Data entries
*** Begin section ***

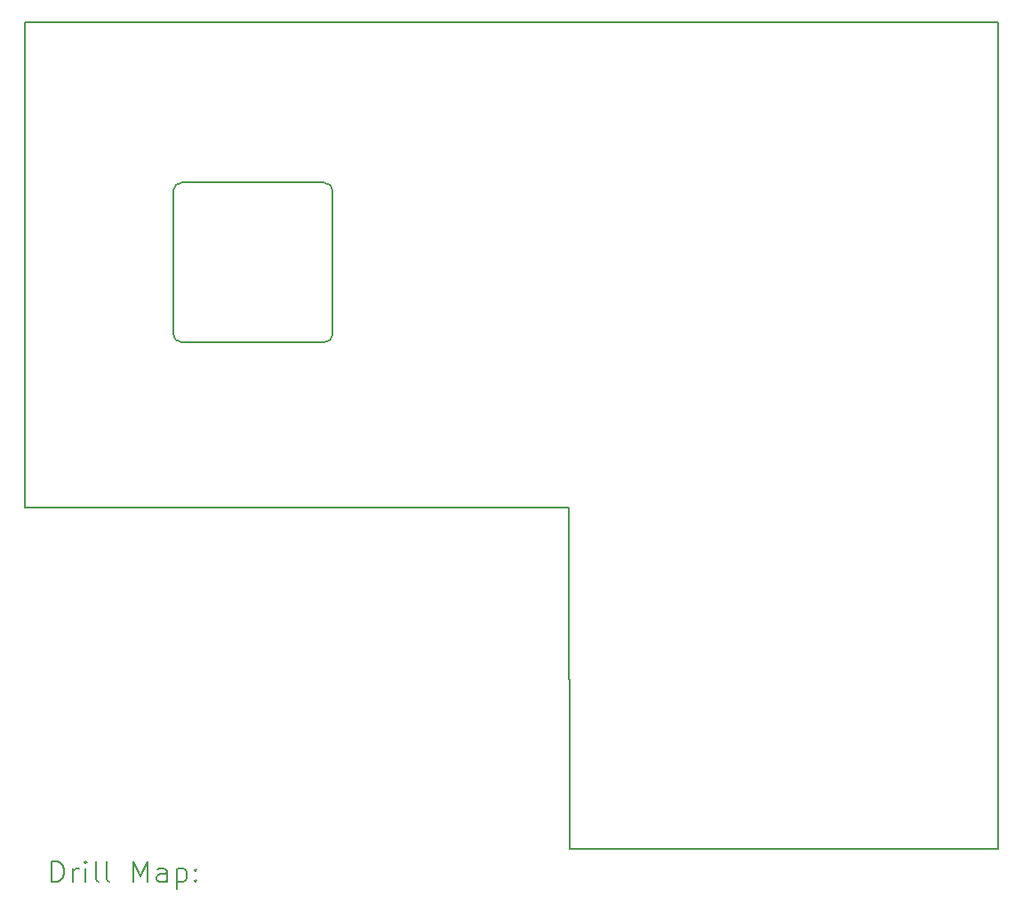
<source format=gbr>
%TF.GenerationSoftware,KiCad,Pcbnew,7.0.10*%
%TF.CreationDate,2024-02-23T14:34:07-06:00*%
%TF.ProjectId,A600FastRAM,41363030-4661-4737-9452-414d2e6b6963,5*%
%TF.SameCoordinates,Original*%
%TF.FileFunction,Drillmap*%
%TF.FilePolarity,Positive*%
%FSLAX45Y45*%
G04 Gerber Fmt 4.5, Leading zero omitted, Abs format (unit mm)*
G04 Created by KiCad (PCBNEW 7.0.10) date 2024-02-23 14:34:07*
%MOMM*%
%LPD*%
G01*
G04 APERTURE LIST*
%ADD10C,0.150000*%
%ADD11C,0.200000*%
G04 APERTURE END LIST*
D10*
X12590000Y-9810000D02*
X13950000Y-9810000D01*
X12510000Y-11250000D02*
X12510000Y-9890000D01*
X16283368Y-16154400D02*
X20370800Y-16154400D01*
X11099900Y-8280400D02*
X20370800Y-8280400D01*
X16283368Y-16154400D02*
X16281400Y-12903200D01*
X13950000Y-11330000D02*
G75*
G03*
X14030000Y-11250000I0J80000D01*
G01*
X14030000Y-9890000D02*
X14030000Y-11250000D01*
X14030000Y-9890000D02*
G75*
G03*
X13950000Y-9810000I-80000J0D01*
G01*
X20370800Y-8280400D02*
X20370800Y-16154400D01*
X11099800Y-12903200D02*
X16281400Y-12903200D01*
X12510000Y-11250000D02*
G75*
G03*
X12590000Y-11330000I80000J0D01*
G01*
X11099900Y-8280400D02*
X11099800Y-12903200D01*
X12590000Y-9810000D02*
G75*
G03*
X12510000Y-9890000I0J-80000D01*
G01*
X13950000Y-11330000D02*
X12590000Y-11330000D01*
D11*
X11353077Y-16473384D02*
X11353077Y-16273384D01*
X11353077Y-16273384D02*
X11400696Y-16273384D01*
X11400696Y-16273384D02*
X11429267Y-16282908D01*
X11429267Y-16282908D02*
X11448315Y-16301955D01*
X11448315Y-16301955D02*
X11457839Y-16321003D01*
X11457839Y-16321003D02*
X11467362Y-16359098D01*
X11467362Y-16359098D02*
X11467362Y-16387669D01*
X11467362Y-16387669D02*
X11457839Y-16425765D01*
X11457839Y-16425765D02*
X11448315Y-16444812D01*
X11448315Y-16444812D02*
X11429267Y-16463860D01*
X11429267Y-16463860D02*
X11400696Y-16473384D01*
X11400696Y-16473384D02*
X11353077Y-16473384D01*
X11553077Y-16473384D02*
X11553077Y-16340050D01*
X11553077Y-16378146D02*
X11562601Y-16359098D01*
X11562601Y-16359098D02*
X11572124Y-16349574D01*
X11572124Y-16349574D02*
X11591172Y-16340050D01*
X11591172Y-16340050D02*
X11610220Y-16340050D01*
X11676886Y-16473384D02*
X11676886Y-16340050D01*
X11676886Y-16273384D02*
X11667362Y-16282908D01*
X11667362Y-16282908D02*
X11676886Y-16292431D01*
X11676886Y-16292431D02*
X11686410Y-16282908D01*
X11686410Y-16282908D02*
X11676886Y-16273384D01*
X11676886Y-16273384D02*
X11676886Y-16292431D01*
X11800696Y-16473384D02*
X11781648Y-16463860D01*
X11781648Y-16463860D02*
X11772124Y-16444812D01*
X11772124Y-16444812D02*
X11772124Y-16273384D01*
X11905458Y-16473384D02*
X11886410Y-16463860D01*
X11886410Y-16463860D02*
X11876886Y-16444812D01*
X11876886Y-16444812D02*
X11876886Y-16273384D01*
X12134029Y-16473384D02*
X12134029Y-16273384D01*
X12134029Y-16273384D02*
X12200696Y-16416241D01*
X12200696Y-16416241D02*
X12267362Y-16273384D01*
X12267362Y-16273384D02*
X12267362Y-16473384D01*
X12448315Y-16473384D02*
X12448315Y-16368622D01*
X12448315Y-16368622D02*
X12438791Y-16349574D01*
X12438791Y-16349574D02*
X12419743Y-16340050D01*
X12419743Y-16340050D02*
X12381648Y-16340050D01*
X12381648Y-16340050D02*
X12362601Y-16349574D01*
X12448315Y-16463860D02*
X12429267Y-16473384D01*
X12429267Y-16473384D02*
X12381648Y-16473384D01*
X12381648Y-16473384D02*
X12362601Y-16463860D01*
X12362601Y-16463860D02*
X12353077Y-16444812D01*
X12353077Y-16444812D02*
X12353077Y-16425765D01*
X12353077Y-16425765D02*
X12362601Y-16406717D01*
X12362601Y-16406717D02*
X12381648Y-16397193D01*
X12381648Y-16397193D02*
X12429267Y-16397193D01*
X12429267Y-16397193D02*
X12448315Y-16387669D01*
X12543553Y-16340050D02*
X12543553Y-16540050D01*
X12543553Y-16349574D02*
X12562601Y-16340050D01*
X12562601Y-16340050D02*
X12600696Y-16340050D01*
X12600696Y-16340050D02*
X12619743Y-16349574D01*
X12619743Y-16349574D02*
X12629267Y-16359098D01*
X12629267Y-16359098D02*
X12638791Y-16378146D01*
X12638791Y-16378146D02*
X12638791Y-16435288D01*
X12638791Y-16435288D02*
X12629267Y-16454336D01*
X12629267Y-16454336D02*
X12619743Y-16463860D01*
X12619743Y-16463860D02*
X12600696Y-16473384D01*
X12600696Y-16473384D02*
X12562601Y-16473384D01*
X12562601Y-16473384D02*
X12543553Y-16463860D01*
X12724505Y-16454336D02*
X12734029Y-16463860D01*
X12734029Y-16463860D02*
X12724505Y-16473384D01*
X12724505Y-16473384D02*
X12714982Y-16463860D01*
X12714982Y-16463860D02*
X12724505Y-16454336D01*
X12724505Y-16454336D02*
X12724505Y-16473384D01*
X12724505Y-16349574D02*
X12734029Y-16359098D01*
X12734029Y-16359098D02*
X12724505Y-16368622D01*
X12724505Y-16368622D02*
X12714982Y-16359098D01*
X12714982Y-16359098D02*
X12724505Y-16349574D01*
X12724505Y-16349574D02*
X12724505Y-16368622D01*
M02*

</source>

*** End section ***

TASK PROMPT =>
Whenever the word "KiCad" shows up in a line of the entries, copy that line.

RESULT OF THE TASK =>
%TF.GenerationSoftware,KiCad,Pcbnew,7.0.10*%
G04 Created by KiCad (PCBNEW 7.0.10) date 2024-02-23 14:34:07*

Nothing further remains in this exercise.